5 thoughts on “Zotero!

  1. Perhaps I should clarify what I mean: one of the features of the program is that when you’re on a page that Zotero recognizes as a scholarly resource, say a MathSciNet page, a little icon will appear in your address bar, which you click to add the paper to your collection. MathSciNet and the arXiv have this, the Front does not. It might just be a matter of letting the Zotero people know that the Front exists.

  2. I looked into this, and there may be a bit of work involved, although hopefully much of it can be copied-and-pasted from existing code for the arxiv.

    To teach Zotero how to understand a collection of webpages, someone needs to write a “translator”. There’s a very basic tool to help you do this, called “Scaffold”, available at http://dev.zotero.org/scaffold. This is yet another Firefox extension.

    Inside Scaffold, you’ll find you can load (and save?) existing translators in Zotero’s database. Calling up the one for arxiv.org, you’ll find a regular expression that determines whether the translator should be applied, and then two chunks of code, defining functions (all written in javascript) called “detectWeb” and “doWeb”.

    “detectWeb” is easy enough; it just decides what sort of page we’re looking at, either from the URL itself, or from the page’s “DOM” (document object model).

    “doWeb” is more daunting. It turns out that this code looks through the html source of the page extracting the arxiv identifiers, and then
    performs in the background a lookup to the OAI (Open Archives Initiative) interface provided by the arxiv. This returns a chunk of XML describing the article, and Zotero then extracts what it needs from this.

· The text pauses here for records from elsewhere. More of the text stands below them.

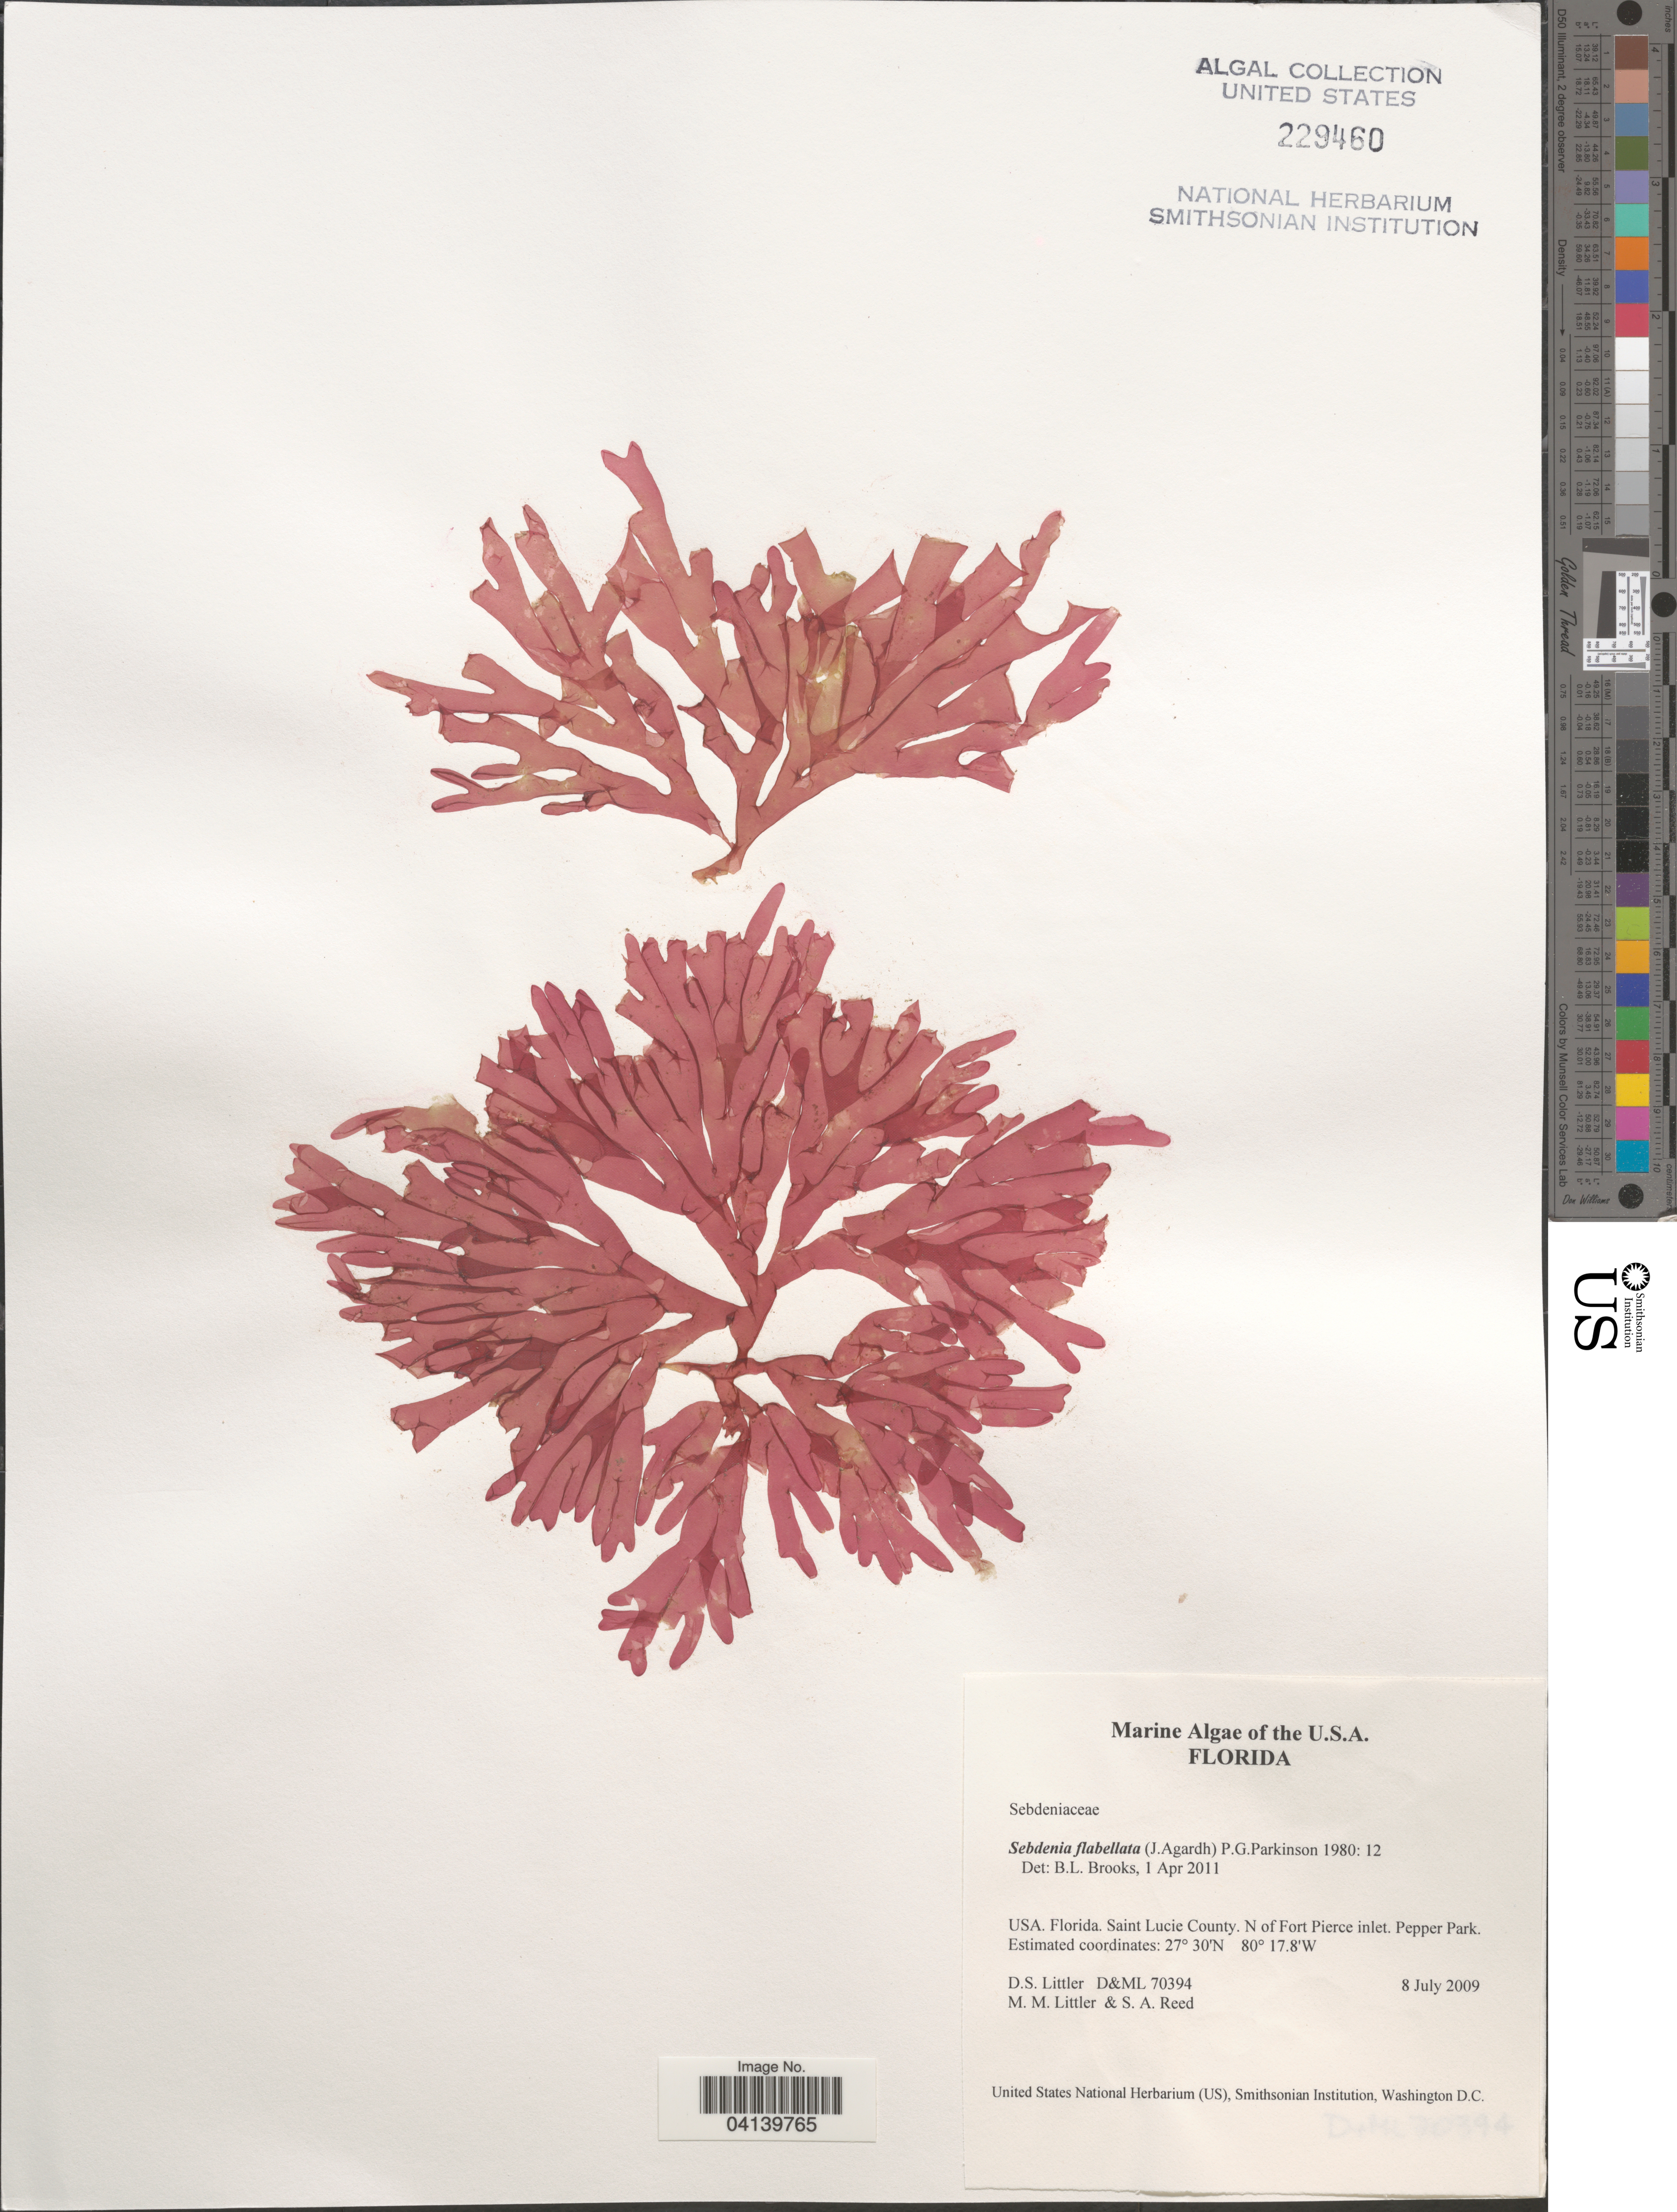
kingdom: Plantae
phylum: Rhodophyta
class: Florideophyceae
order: Sebdeniales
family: Sebdeniaceae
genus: Sebdenia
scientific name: Sebdenia flabellata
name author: (J. Agardh) P.G. Parkinson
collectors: D. S. Littler & S. Reed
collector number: D&ML 70394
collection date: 2009-07-08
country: United States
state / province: Florida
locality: Saint Lucie County. N of Fort Pierce inlet. Pepper Park.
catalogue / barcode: US 229460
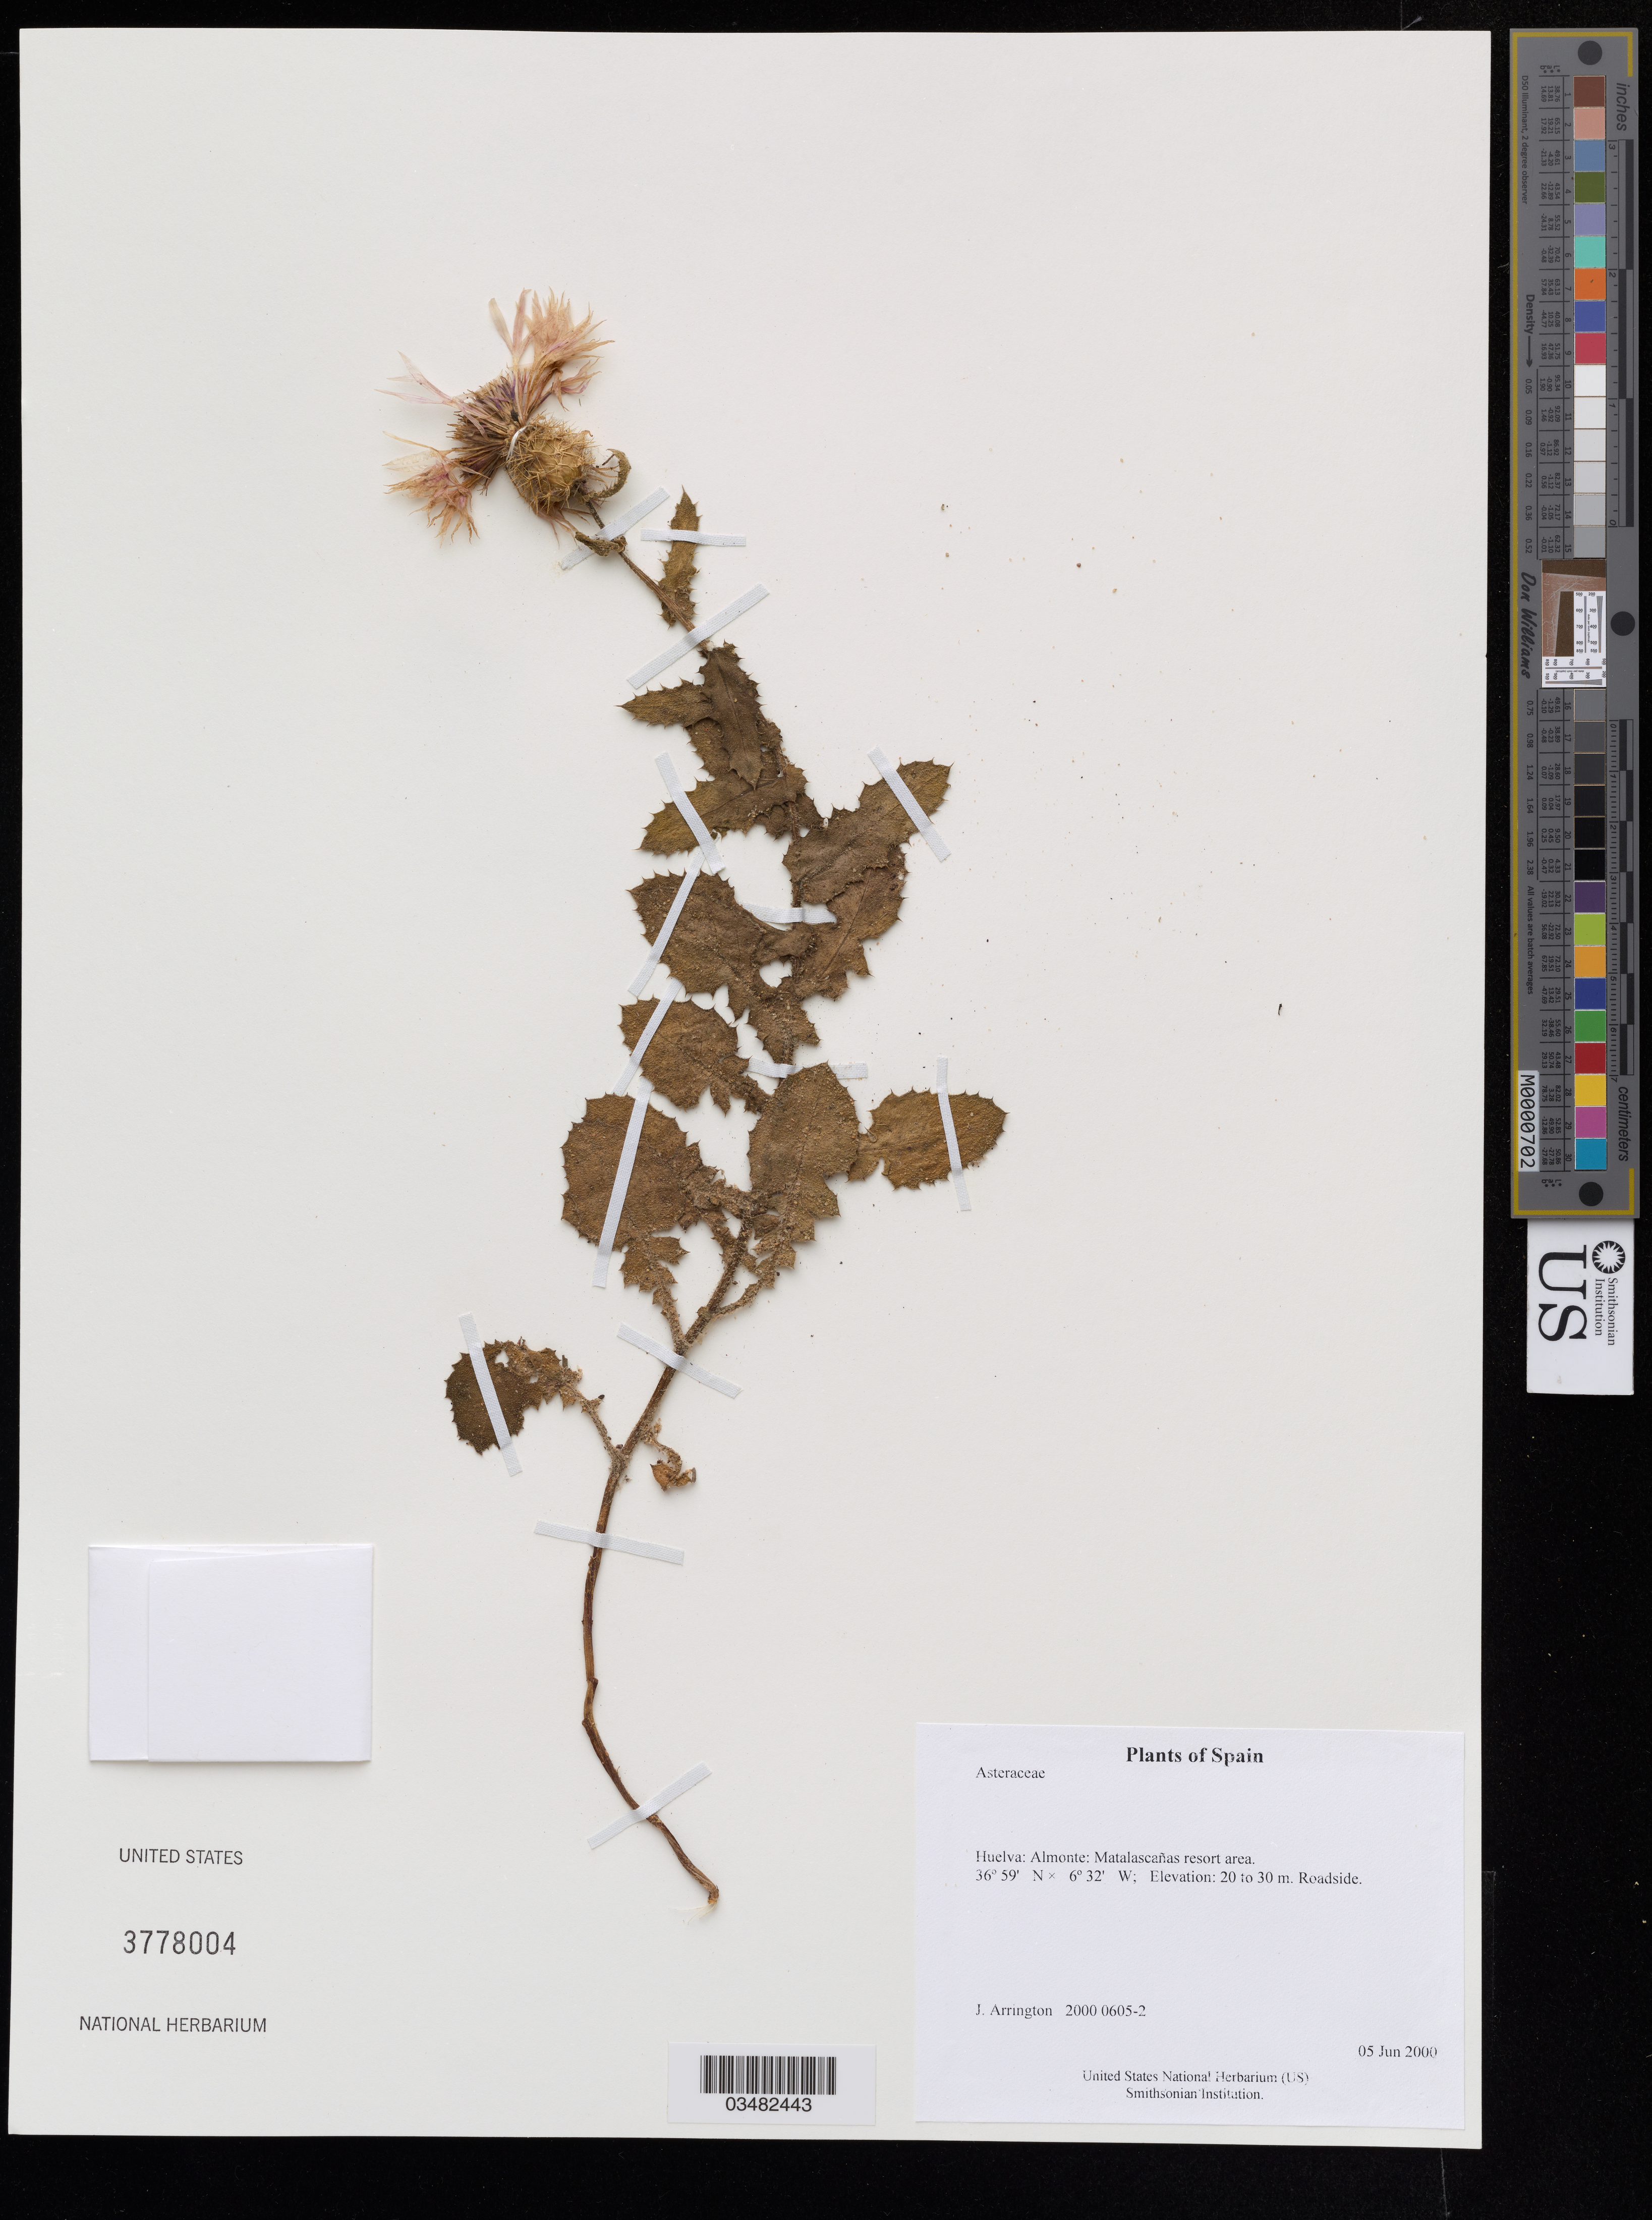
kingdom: Plantae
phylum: Tracheophyta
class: Magnoliopsida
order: Asterales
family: Asteraceae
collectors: J. Arrington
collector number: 2000 0605-2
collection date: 2000-06-05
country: Spain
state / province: Andalucia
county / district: Huelva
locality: Matalascañas resort area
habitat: Roadside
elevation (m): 20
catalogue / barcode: US 3778004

    It seems one could adapt this model to the Front. Either one could write a parallel translator, or add some extra code to the existing translator for arxiv.org (it already deals with eprintweb.org at the same time).

    The existing code uses XPaths to find the arxiv identifiers in the html document — the MIT Simile project’s firefox extension “Solvent” is probably the way to discover these, rather than trying to write them by hand. After you’ve found these identifiers however, you can just plug right into the preexisting code; all the later steps of looking data up using the OAI interface, and then interpreting it, require no new code.

    While this is the sort of thing that, in principle, I know how to do, it feels too boring to do by myself, and I probably should get back to work anyway!

  3. I installed Zotero and it seems a very powerful tool but I couldn’t quite figure out how to use it well. But if the problem is just searching through pdfs, here is a simple solution. Download and install xpdf which has a tool called pdftotext which does exactly what it says. Now go to the directory where you have your pdfs, create a directory named Text (or whatever) and run the following command:
    for f in $(ls *.pdf); do pdftotext $f Text/$f.txt; done
    Now you have a copy of the text of all your pdfs. If you want to find the files which reference Gauss you can simply do:
    grep -l Gauss Text/*
    and you get a list of the files you want.